Now, let's look at how their hitting has changed from 2005 to 2006. In 2005, the Detroit Tigers were basically an average hitting team. Their on-base percentage was lower than the league average, but they were fractionally better than the league average in terms of slugging percentage and batting average.

What a difference a year makes, though. The Tigers have been able to find more at-bats for Chris Shelton, who has responded by slugging .664, a monstrous sum. They have also managed to keep their strongest bats healthy, which they were unable to do last year with Magglio Ordonez going down after 81 games. The most important thing, though, is that they have improved overall hitting-wise. Their numbers are up across the board, most importantly their slugging percentage, which is the hitting statistic which provides the highest correlation to scoring runs. Now, the Detroit Tigers are slugging ten percentage more than the league average.

Another improvement the Tigers have made is in their defensive efficiency. Last year, they ranked fifteenth out of thirty teams in defensive efficiency. This year, they are tied for first.

So either the real reason is that as a whole the team is managing to play better. Or it is the mere presence of Jim Leyland in the dugout that is the reason. Just remember, if i wear a certain hat and my favorite team wins, it doesn't mean the team won the game because I was wearing my hat.

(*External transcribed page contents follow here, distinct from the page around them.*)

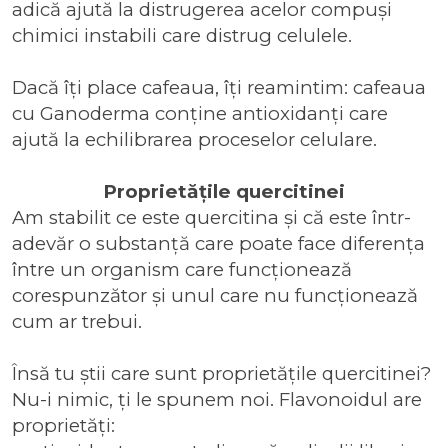
adică ajută la distrugerea acelor compuși
chimici instabili care distrug celulele.
Dacă îți place cafeaua, îți reamintim:
cafeaua
cu Ganoderma conține antioxidanți
care
ajută la echilibrarea proceselor celulare.
Proprietățile quercitinei
Am stabilit ce este quercitina și că este într-
adevăr o substanță care poate face diferența
între un organism care funcționează
corespunzător și unul care nu funcționează
cum ar trebui.
Însă tu știi care sunt proprietățile quercitinei?
Nu-i nimic, ți le spunem noi. Flavonoidul are
proprietăți: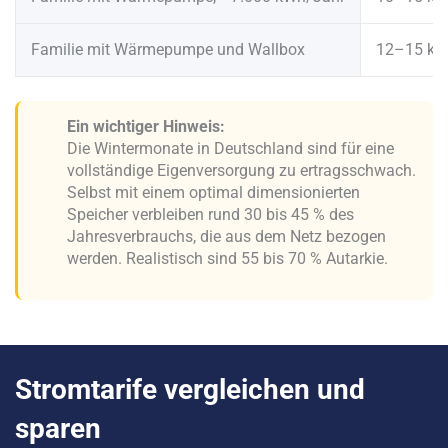
Familie mit Wärmepumpe und Wallbox
12–15 k
Ein wichtiger Hinweis:
Die Wintermonate in Deutschland sind für eine
vollständige Eigenversorgung zu ertragsschwach.
Selbst mit einem optimal dimensionierten
Speicher verbleiben rund 30 bis 45 % des
Jahresverbrauchs, die aus dem Netz bezogen
werden. Realistisch sind 55 bis 70 % Autarkie.
Stromtarife vergleichen und
sparen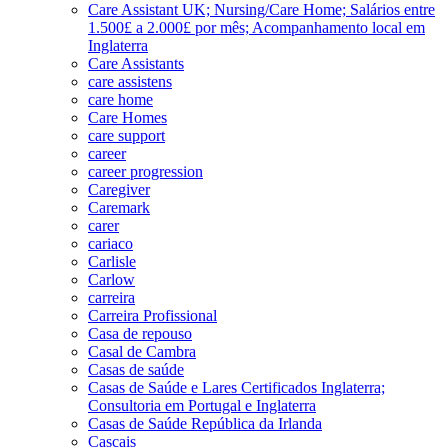
Care Assistant UK; Nursing/Care Home; Salários entre
1.500£ a 2.000£ por mês; Acompanhamento local em
Inglaterra
Care Assistants
care assistens
care home
Care Homes
care support
career
career progression
Caregiver
Caremark
carer
cariaco
Carlisle
Carlow
carreira
Carreira Profissional
Casa de repouso
Casal de Cambra
Casas de saúde
Casas de Saúde e Lares Certificados Inglaterra;
Consultoria em Portugal e Inglaterra
Casas de Saúde República da Irlanda
Cascais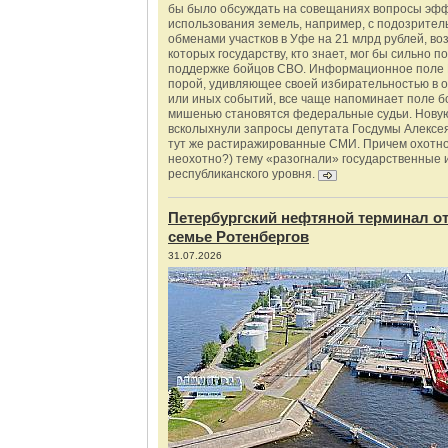
бы было обсуждать на совещаниях вопросы эф
использования земель, например, с подозрите
обменами участков в Уфе на 21 млрд рублей, во
которых государству, кто знает, мог бы сильно п
поддержке бойцов СВО. Информационное поле 
порой, удивляющее своей избирательностью в о
или иных событий, все чаще напоминает поле бо
мишенью становятся федеральные судьи. Нову
всколыхнули запросы депутата Госдумы Алексе
тут же растиражированные СМИ. Причем охотно
неохотно?) тему «разогнали» государственные 
республиканского уровня.
Петербургский нефтяной терминал о
семье Ротенбергов
31.07.2026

It’s hard to make a baseball team win; some would say it’s impossible. That’s because the nature of the game is such that the harder you try to succeed, the more likely you are to fail.

Another patently idiotic proclamation. If baseball was a game where the harder you try, the more likely you are to fail, then explain to me why baseball players put themselves through grueling off-season workouts to get in shape for the long haul of the season. Or why baseball players bother taking batting practice or watching video of their at-bats. Or fielding groundballs or pop-ups before the game. According to you, doing all those things just makes the players worse.

A routine throw from the shortstop to the first basemen only looks routine because he's practiced it, oh, about a million times in his life.

But Leyland makes teams win. He’s personally intense, but in a feet-on-the-desk kind of way. In an age in which managers talk increasingly like CEOs, he’s gnarly and lean, his speech is peppered with profanities, and he’s so far managed to live 61 years without hearing the news that tobacco is bad for your health.

A real man's man, that Leyland. I bet he even eats nails for breakfast. Maybe that's why for his managing career, entering this season, his win-loss record was 1069-1131, a winning percentage of .486. Because a real badass doesn't need to win games to prove how great a manager he is.

2 Comments:

  • Celizic doesn't come close to saying this, but couldn't the point be made that Leyland and his coaching staff have helped the Tigers improve the statistics you cite?

    By Blogger Benny Friedman, at 4:00 PM  

  • I highly doubt Leyland has done much besides play the best players available to him. There are any number of variables which may have contributed to the success of the Detroit Tigers. To attribute it solely to the hiring of a manager is absurdly simplistic. That is the point I was trying to prove in this post. Also, let's not forget many of the Detroit Tigers are in their prime years. Maybe Leyland was more lucky than anything else in managing a team with its stars entering their primes.